Harvard Üniversiteli hekim ve tıbbi antropolog Gideon Lasco, Türkiye'yi ziyareti sırasında karşılaştığı kedi-insan yakınlığını masaya yatırdı.
ZME Science'ta yayınlanan bir makalesinde antropolog, Türkiye'de kedilere yönelik uzun süredir devam eden bakım uygulamasının insan toplumlarına dair ne gibi bilgiler verdiğini tartıştı.
"Kediler Türkiye'nin her yerinde. Doğu'ya gitmeden önce ziyaret ettiğim İstanbul'da kediler sadece kafelerde değil, evlerde, restoranlarda, otellerde ve barlarda da hoş karşılanıyordu," diyen Lasco, "Bir antropolog olarak, kedilerle olan bu yakınlık beni büyülüyor," ifadelerini kullandı.
'İslam'ın etkisi büyük'
Türkiye'de kedilerin bu denli benimsenmesinde İslamiyet'in de büyük role sahip olduğunu aktaran bilim insanı, "Bazı Müslümanlar köpekleri evcil hayvan olarak beslemeye karşı belirsiz tutumlara sahip. Kedilerse geleneksel olarak temiz kabul ediliyor. İslam Peygamberi Hz. Muhammed'in kedileri sevdiği söylenir. Kedi sevgisi ona kadar uzanıyor," diye yazdı.
Antropolog, İstanbul'da görevli olduğu camiye kedilerin girmesine izin veren bir imamla tanıştığını aktardı. Ayrıca burada öğrendiği bir deyişi de dile getirdi: "Bir kediyi öldürürsen yedi tane cami yaptırman gerekir."
Tarihçi Ekrem Buğra Ekinci'ye göre, kedilerin kemirgenleri kontrol etme yetenekleri onları Osmanlı İmparatorluğu döneminde evlerin "vazgeçilmez bir parçası" haline getirmişti. 16. yüzyıldan kalma yazılı kayıtlar, yerel halkın büyük sokak kedisi popülasyonlarını beslediği ve baktığı İstanbul'da ve çevresinde kedi hastaneleri ve bahçelerinin olduğunu gösteriyor.
'Kediler bağımsız ruhlarını korudu'
Antropolog Lasco, kedilerin bu denli benimsenmesinde onların bağımsız duruşlarının da etkili olduğunu düşündüğünü yazdı.

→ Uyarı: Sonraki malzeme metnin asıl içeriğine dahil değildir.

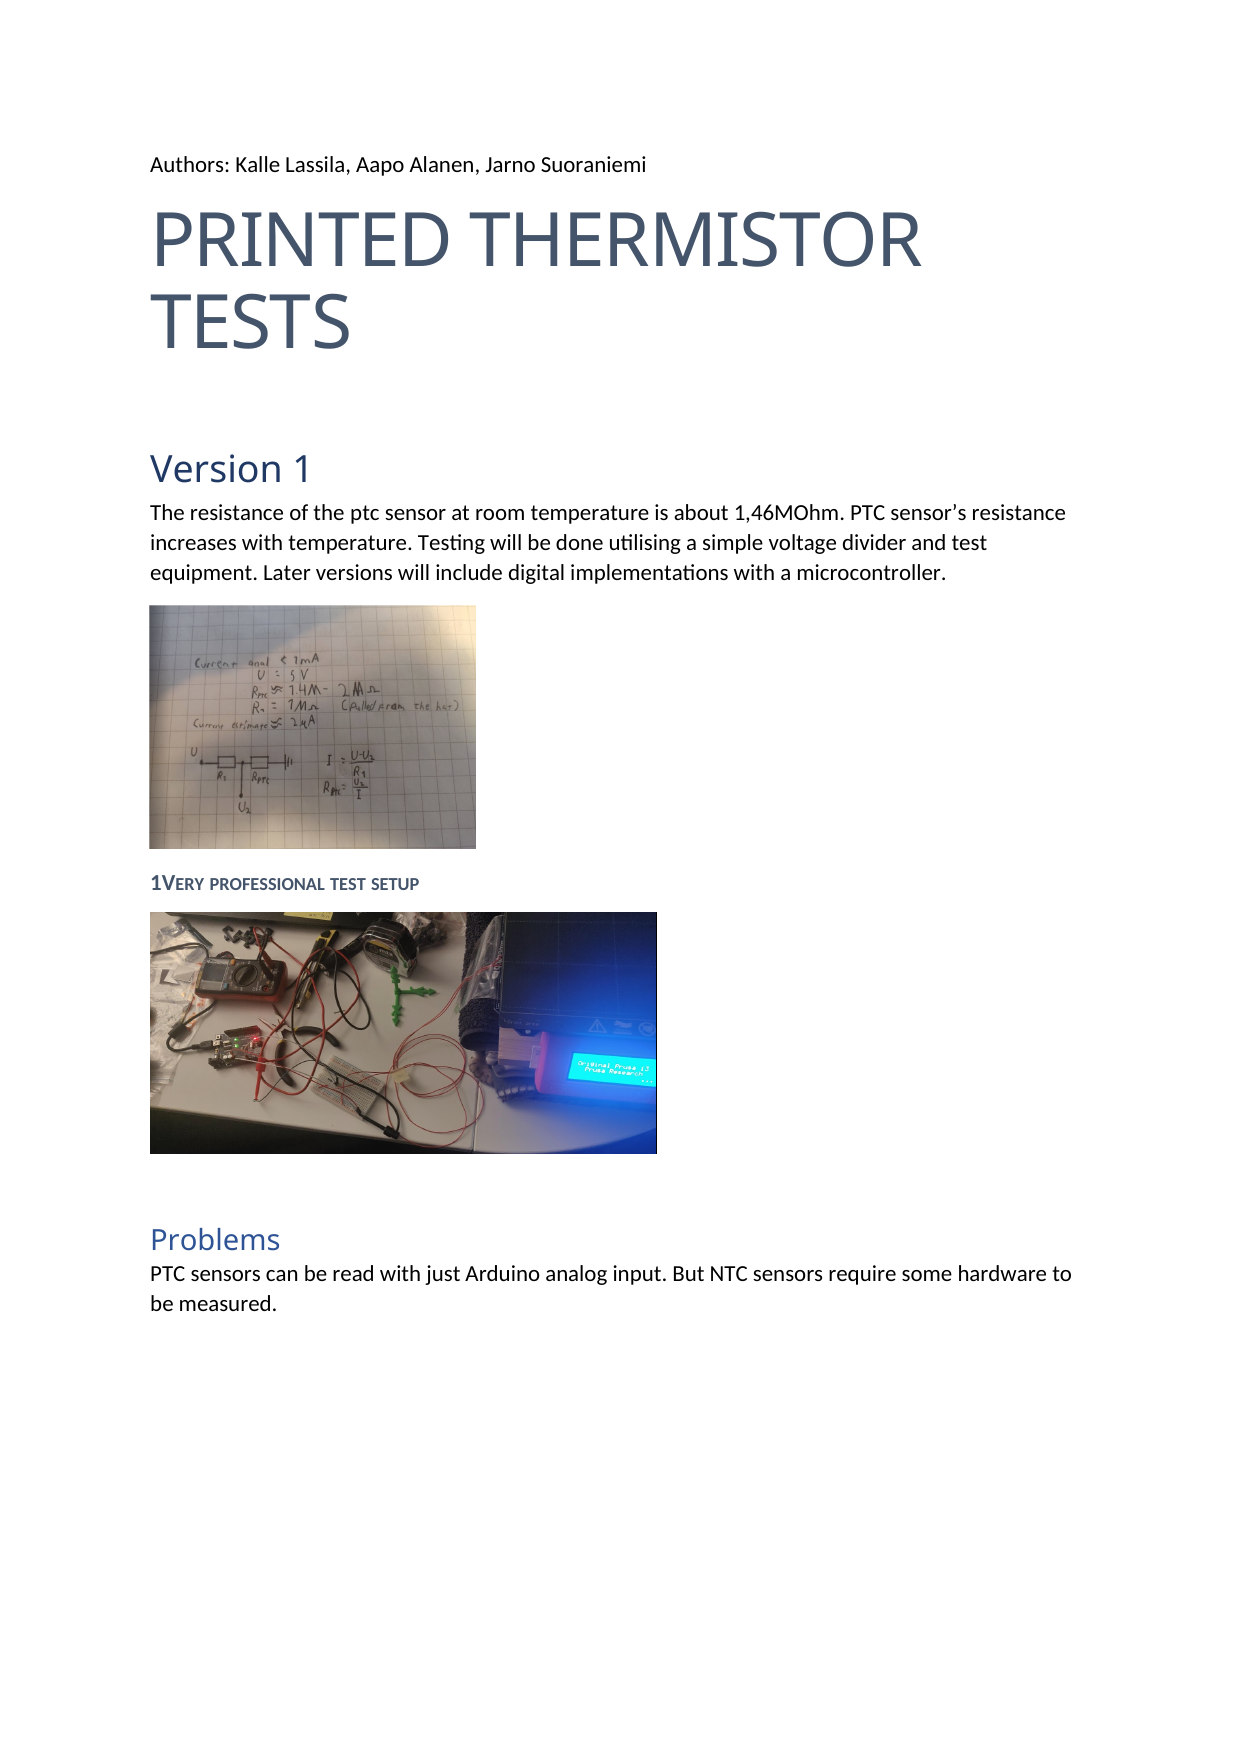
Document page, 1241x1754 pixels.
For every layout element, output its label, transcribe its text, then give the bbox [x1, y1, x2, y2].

title Printed Thermistor tests [150, 197, 1090, 371]
subtitle Problems [150, 1219, 1090, 1259]
text 1Very professional test setup [150, 868, 1090, 896]
text The resistance of the ptc sensor at room temperature is about 1,46MOhm. PTC sensor’s resistance increases with temperature. Testing will be done utilising a simple voltage divider and test equipment. Later versions will include digital implementations with a microcontroller. [150, 498, 1090, 586]
picture [150, 912, 657, 1154]
text Authors: Kalle Lassila, Aapo Alanen, Jarno Suoraniemi [150, 150, 1090, 178]
subtitle Version 1 [150, 442, 1090, 493]
picture [150, 606, 476, 849]
text PTC sensors can be read with just Arduino analog input. But NTC sensors require some hardware to be measured. [150, 1259, 1090, 1317]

Bilim yazarı Michael Gross'a göre bu, insan evrimiyle de ilintili bir durum. Buna göre, üreme ve insan toplumuna uyum sağlama ihtiyacı nedeniyle köpekler kökten değişirken, kediler yabani atlarına daha çok benziyor. Fazla değişmediler ve bağımsız ruhlarını korudular.
Lasco ayrıca, 2023'teki Maraş ve Hatay merkezli depremlerde de Türk halkının kedilerle güçlü bağına yönelik örnekler yaşandığını aktardı.
"Deprem sırasında, insanların enkaz altında kalan kedileri kurtarmak için büyük çaba sarf ettiğine dair haberler vardı. Bazı kediler, kurtarıcılarının yanından ayrılmayı reddederek bu iyiliğe karşılık vermişti."
'Kedilerin ölümü Avrupa'da Kara Veba salgınıyla ilişkili'
Öte yandan, Lasco, yazısında Türkiye'de kedilerin genel olarak sevilmesine rağmen bazı bölgelerde hayvanların bakımsız kaldıklarına da değindi.
Ancak Lasco'ya göre dünya genelinde kedilerle insanların "arasının açıldığı" ciddi örneklere rastlamak mümkün.
Özellikle Ortaçağ Hristiyanları arasında kediler bazen putperestlik ve büyücülükle ilişkilendiriliyor ve onlara şüpheyle yaklaşılıyordu.
Avrupa'nın bazı bölgelerinde, insanlar kedileri şeytanla ilişkilendirerek öldürmüştü.
Lasco, "Bu da muhtemelen Ortaçağ'da Kara Veba ve diğer salgınların yayılmasını teşvik ederek, fare nüfusunun artmasına yol açtı," ifadelerini kullandı.
"Bu yazıyı Doğubayazıt'ta bir kafede iki kediyle çevriliyken yazdım," diyen antropolog, şöyle devam etti: "Türkiye'den ayrıldım ama o sessiz kafenin hatırası, Ağrı Dağı'nın tepesindeki kar kadar net bir şekilde aklımda."